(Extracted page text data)
►

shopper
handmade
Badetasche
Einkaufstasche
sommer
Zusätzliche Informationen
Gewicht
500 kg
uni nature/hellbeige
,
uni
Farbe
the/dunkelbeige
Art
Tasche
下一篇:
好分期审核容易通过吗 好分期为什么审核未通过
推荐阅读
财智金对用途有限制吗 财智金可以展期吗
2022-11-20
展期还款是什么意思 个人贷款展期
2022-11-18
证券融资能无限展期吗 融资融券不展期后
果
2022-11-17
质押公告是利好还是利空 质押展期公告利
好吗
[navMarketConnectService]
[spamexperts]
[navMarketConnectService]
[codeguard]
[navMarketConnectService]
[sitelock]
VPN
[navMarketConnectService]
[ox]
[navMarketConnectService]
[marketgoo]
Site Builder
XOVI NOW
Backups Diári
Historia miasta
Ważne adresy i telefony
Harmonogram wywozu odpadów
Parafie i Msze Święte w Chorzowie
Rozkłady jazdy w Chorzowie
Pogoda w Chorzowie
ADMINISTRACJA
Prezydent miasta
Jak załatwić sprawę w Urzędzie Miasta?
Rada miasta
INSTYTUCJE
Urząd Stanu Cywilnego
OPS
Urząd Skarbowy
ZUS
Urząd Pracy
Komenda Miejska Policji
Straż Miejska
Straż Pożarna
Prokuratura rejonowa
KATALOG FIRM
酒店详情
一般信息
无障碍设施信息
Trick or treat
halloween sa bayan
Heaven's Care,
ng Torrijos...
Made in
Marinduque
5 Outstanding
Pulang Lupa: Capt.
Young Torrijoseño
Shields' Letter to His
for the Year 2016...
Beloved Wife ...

◄
►

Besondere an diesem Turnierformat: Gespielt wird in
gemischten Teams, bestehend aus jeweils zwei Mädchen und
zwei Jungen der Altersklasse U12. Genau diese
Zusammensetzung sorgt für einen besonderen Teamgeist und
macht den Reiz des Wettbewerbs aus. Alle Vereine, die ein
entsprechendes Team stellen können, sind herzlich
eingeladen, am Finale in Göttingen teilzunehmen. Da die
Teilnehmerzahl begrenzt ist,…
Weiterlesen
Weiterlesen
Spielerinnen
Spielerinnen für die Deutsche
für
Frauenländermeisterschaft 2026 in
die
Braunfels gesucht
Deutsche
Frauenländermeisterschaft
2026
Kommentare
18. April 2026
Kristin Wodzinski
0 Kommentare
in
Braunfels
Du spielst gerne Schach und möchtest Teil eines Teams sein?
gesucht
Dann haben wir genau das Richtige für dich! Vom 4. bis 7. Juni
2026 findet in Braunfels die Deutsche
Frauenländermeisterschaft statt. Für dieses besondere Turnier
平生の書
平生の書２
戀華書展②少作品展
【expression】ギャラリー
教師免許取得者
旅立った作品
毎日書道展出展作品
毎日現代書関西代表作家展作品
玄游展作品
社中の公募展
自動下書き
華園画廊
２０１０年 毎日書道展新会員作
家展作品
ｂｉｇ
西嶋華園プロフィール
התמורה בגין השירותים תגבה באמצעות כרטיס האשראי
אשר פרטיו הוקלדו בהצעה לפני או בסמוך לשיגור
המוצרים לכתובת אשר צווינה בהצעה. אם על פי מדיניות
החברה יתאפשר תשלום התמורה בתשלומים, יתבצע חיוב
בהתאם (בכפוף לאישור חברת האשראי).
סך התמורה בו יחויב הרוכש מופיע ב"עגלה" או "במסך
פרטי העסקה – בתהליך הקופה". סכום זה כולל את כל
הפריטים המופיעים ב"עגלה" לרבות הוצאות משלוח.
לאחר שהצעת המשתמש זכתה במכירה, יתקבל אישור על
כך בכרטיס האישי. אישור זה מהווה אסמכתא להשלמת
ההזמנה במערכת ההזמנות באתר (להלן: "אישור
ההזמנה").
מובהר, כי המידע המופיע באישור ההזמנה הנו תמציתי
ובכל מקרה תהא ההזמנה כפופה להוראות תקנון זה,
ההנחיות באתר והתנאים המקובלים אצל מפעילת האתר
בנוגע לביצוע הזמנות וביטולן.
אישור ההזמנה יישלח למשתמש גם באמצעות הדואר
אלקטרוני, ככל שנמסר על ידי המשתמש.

◄

▶ **Exercise requirements**: Looking at the data above, write out exactly the lines that start at the one containing "ng Torrijos..." and end at the one containing "Beloved Wife ..."; include both and nothing beyond.

▶ **Exercise answer**:
ng Torrijos...
Made in
Marinduque
5 Outstanding
Pulang Lupa: Capt.
Young Torrijoseño
Shields' Letter to His
for the Year 2016...
Beloved Wife ...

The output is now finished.